GPs also rallied to support the continuation of the Goodfellow Unit. In December 1991, Dr Murdoch Herbert, the president of the Royal New Zealand College of General Practitioners, agreed to chair the organising committee for the Goodfellow Unit appeal. Dr Herbert had ‘watched with admiration the steady growth and expansion of the unit’ and declared ‘we must preserve this unit at all costs, particularly with the present emphasis on postgraduate education and quality assurance’.7 By the end of 1992, the fundraising committee had received donations from hundreds of GPs, the RNZCGP, and from Douglas Goodfellow.8

Such efforts to make the Goodfellow Unit self-sufficient proved to be successful. In January 1993, the Goodfellow Foundation became responsible for funding the salaries of the Director and support staff. The Foundation continues to fund part of the Director’s salary and various initiatives within the Goodfellow Unit.

L-R Campbell Maclaurin, Ross McCormick, Peter Huggard and Bruce Goodfellow at the 30th anniversary celebration of the Goodfellow Unit. First published in Ingenio, Autumn 2009. Reprinted with permission.

The relationship between the Goodfellow Unit and the University of Auckland also became more formalised from the early-1990s. In 1992, the Goodfellow Unit became a formal entity within the Department of General Practice, having transferred to the newly established Department from the Division of Postgraduate Affairs in the School of Medicine five years earlier in December 1987.9 Yet some trustees of the Goodfellow Foundation became concerned with the limited space to accommodate the growth of the Goodfellow Unit within the Department of General Practice, the limited independence of the Director, and income retention.10 Prevailing tensions with the University of Auckland led some trustees to consider separating from the University entirely. They started to look for alternative venues on Grafton Road.11 Ultimately, however, they decided it would be a ‘retrograde step’ to remove themselves from the ‘banner of Auckland University’. The move would also consume all available funds without leaving any money for the Unit to operate.12

In 1996, the Goodfellow Unit, the University of Auckland, and the Royal New Zealand College of General Practitioners signed the first Memorandum of Agreement to outline the management structure and the responsibilities of each party. Bruce Goodfellow explained that ‘up until then everything was basically by word and there was nothing really written down that gave a binding direction of what was happening … I think that is one of the most important moves that actually happened’. While the Goodfellow Unit generates funding, the Royal New Zealand College of General Practitioners ‘has supported us in more a moral aspect of what we’re doing’, and the University of Auckland ensures the Unit provides quality academic research. They signed subsequent agreements in 2002, 2008 and 2013.

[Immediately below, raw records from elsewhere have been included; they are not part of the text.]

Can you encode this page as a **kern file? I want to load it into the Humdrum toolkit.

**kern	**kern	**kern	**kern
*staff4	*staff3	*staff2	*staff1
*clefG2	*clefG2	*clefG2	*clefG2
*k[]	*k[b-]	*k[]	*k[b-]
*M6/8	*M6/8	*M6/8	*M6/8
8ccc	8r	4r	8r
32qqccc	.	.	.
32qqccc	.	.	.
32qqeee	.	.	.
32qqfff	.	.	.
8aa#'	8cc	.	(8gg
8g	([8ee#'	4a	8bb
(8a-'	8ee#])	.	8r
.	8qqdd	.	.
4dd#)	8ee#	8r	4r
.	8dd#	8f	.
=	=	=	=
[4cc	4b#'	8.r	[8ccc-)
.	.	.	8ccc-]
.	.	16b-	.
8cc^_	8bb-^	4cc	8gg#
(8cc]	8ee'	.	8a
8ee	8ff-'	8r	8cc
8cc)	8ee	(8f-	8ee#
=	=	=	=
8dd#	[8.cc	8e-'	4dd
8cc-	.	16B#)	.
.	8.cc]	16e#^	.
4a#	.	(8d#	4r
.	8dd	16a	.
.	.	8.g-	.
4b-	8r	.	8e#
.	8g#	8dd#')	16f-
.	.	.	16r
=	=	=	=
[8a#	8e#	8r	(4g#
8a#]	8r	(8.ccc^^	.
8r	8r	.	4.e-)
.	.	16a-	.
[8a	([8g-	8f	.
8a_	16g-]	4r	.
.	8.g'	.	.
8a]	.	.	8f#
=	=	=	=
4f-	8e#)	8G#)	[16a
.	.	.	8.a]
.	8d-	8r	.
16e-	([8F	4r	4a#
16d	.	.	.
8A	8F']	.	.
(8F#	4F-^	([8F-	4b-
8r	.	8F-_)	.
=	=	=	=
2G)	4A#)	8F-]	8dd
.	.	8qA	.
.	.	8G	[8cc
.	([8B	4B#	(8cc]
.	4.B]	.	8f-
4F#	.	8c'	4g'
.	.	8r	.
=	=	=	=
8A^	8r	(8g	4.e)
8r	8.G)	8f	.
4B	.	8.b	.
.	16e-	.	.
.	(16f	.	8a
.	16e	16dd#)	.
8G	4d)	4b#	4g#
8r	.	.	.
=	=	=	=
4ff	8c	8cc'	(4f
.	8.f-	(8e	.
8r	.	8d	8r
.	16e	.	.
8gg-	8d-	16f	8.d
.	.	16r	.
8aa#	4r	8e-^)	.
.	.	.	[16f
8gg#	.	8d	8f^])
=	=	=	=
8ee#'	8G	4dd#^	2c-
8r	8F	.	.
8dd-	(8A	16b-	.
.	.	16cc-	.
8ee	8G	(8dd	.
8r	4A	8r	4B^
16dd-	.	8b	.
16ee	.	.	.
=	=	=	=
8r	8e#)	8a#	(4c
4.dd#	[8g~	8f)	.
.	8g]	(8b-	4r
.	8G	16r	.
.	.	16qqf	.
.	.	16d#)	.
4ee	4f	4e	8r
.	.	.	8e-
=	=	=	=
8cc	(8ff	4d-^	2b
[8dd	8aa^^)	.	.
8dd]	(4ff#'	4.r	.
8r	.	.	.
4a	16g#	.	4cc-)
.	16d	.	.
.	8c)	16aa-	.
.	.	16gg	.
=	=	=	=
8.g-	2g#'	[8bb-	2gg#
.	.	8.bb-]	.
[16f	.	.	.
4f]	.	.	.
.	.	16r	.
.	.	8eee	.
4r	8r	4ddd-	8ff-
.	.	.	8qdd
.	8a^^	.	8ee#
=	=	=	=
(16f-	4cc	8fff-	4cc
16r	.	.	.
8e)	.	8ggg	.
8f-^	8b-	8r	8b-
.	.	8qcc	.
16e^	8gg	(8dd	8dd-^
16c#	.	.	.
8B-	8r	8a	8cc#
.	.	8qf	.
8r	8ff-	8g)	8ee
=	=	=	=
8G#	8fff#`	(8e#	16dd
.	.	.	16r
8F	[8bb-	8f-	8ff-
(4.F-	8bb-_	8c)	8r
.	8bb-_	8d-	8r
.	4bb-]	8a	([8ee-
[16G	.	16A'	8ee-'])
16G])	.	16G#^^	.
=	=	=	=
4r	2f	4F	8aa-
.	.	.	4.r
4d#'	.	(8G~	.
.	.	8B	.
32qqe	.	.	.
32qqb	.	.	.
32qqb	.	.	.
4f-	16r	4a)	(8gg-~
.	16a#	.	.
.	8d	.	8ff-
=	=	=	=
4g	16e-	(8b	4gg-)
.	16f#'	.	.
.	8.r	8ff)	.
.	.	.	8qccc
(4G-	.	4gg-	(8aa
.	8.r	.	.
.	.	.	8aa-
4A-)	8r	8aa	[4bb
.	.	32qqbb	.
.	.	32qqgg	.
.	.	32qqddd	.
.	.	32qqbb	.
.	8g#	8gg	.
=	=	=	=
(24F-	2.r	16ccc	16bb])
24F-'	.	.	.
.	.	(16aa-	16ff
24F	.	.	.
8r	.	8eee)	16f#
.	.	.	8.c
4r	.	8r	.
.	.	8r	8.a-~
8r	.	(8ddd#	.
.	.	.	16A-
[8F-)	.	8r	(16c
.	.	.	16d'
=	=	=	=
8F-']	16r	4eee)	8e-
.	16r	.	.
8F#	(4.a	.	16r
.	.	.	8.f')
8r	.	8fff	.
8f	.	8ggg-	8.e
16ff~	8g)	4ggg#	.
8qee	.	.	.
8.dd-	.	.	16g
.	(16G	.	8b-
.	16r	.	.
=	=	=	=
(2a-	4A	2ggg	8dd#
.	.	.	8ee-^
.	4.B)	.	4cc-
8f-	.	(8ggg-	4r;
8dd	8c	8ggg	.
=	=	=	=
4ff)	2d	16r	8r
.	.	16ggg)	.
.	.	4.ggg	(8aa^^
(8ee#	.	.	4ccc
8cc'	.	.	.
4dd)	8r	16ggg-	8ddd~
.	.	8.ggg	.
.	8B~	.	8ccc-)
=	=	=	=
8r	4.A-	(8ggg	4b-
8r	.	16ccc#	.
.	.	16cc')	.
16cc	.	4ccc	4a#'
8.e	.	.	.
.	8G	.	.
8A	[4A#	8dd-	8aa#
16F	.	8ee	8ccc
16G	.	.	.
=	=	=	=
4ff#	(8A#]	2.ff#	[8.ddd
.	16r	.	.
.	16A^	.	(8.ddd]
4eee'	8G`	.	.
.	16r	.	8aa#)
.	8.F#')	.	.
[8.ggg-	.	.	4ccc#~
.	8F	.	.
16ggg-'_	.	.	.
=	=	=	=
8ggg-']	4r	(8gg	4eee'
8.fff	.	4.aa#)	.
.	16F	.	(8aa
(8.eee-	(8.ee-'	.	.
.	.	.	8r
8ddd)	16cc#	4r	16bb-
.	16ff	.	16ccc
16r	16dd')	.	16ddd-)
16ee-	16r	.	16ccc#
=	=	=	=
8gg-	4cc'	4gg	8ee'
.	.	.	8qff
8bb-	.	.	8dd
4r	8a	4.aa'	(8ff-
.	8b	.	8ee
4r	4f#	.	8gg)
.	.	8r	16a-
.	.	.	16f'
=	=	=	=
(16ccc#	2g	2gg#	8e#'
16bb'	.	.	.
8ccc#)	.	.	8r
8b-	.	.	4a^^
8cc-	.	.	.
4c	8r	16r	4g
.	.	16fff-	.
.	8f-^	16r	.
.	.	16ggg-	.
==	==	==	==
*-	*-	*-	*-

Campbell Maclaurin’s and Douglas Goodfellow’s efforts to establish a senior appointment within the School of Medicine set the groundwork for the Unit that developed over the next four decades. Yet developing a system of continuing medical education that was both appealing and accessible to GPs across and beyond Auckland was not an easy task.

  1. 1. Interview with Campbell Maclaurin, 11 September 2018.
  2. 2. Interview with Bruce Goodfellow, 20 December 2018.
  3. 3. Letter from Campbell Maclaurin to Colin J Maiden, 15 July 1977.
  4. 4. Douglas Goodfellow, ‘Chairman’s Address on the Occasion of the 50th Jubilee of Amalgamated Dairies Limited’, speech, 9 August 1977.
  5. 5. Philip Barham, Goodfellow Unit Report, 1992, 3.
  6. 6. Letter from Campbell Maclaurin, Philip Barham, and Brian McAvoy to Mr Nicoll, Registrar at the University of Auckland, 11 December 1991.
  7. 7. Letter from Murdoch Herbert to Campbell Maclaurin, 10 December 1991.
  8. 8. The Goodfellow Unit, A review, 1997.
  9. 9. Letter from Campbell Maclaurin and Philip Barham to Colin Maiden, 3 November 1987.
  10. 10. Campbell Maclaurin, A History of the Development of the Goodfellow Unit, 1978-2003, unpublished document, 4.
  11. 11. Ibid., 5.
  12. 12. Interview with Bruce Goodfellow.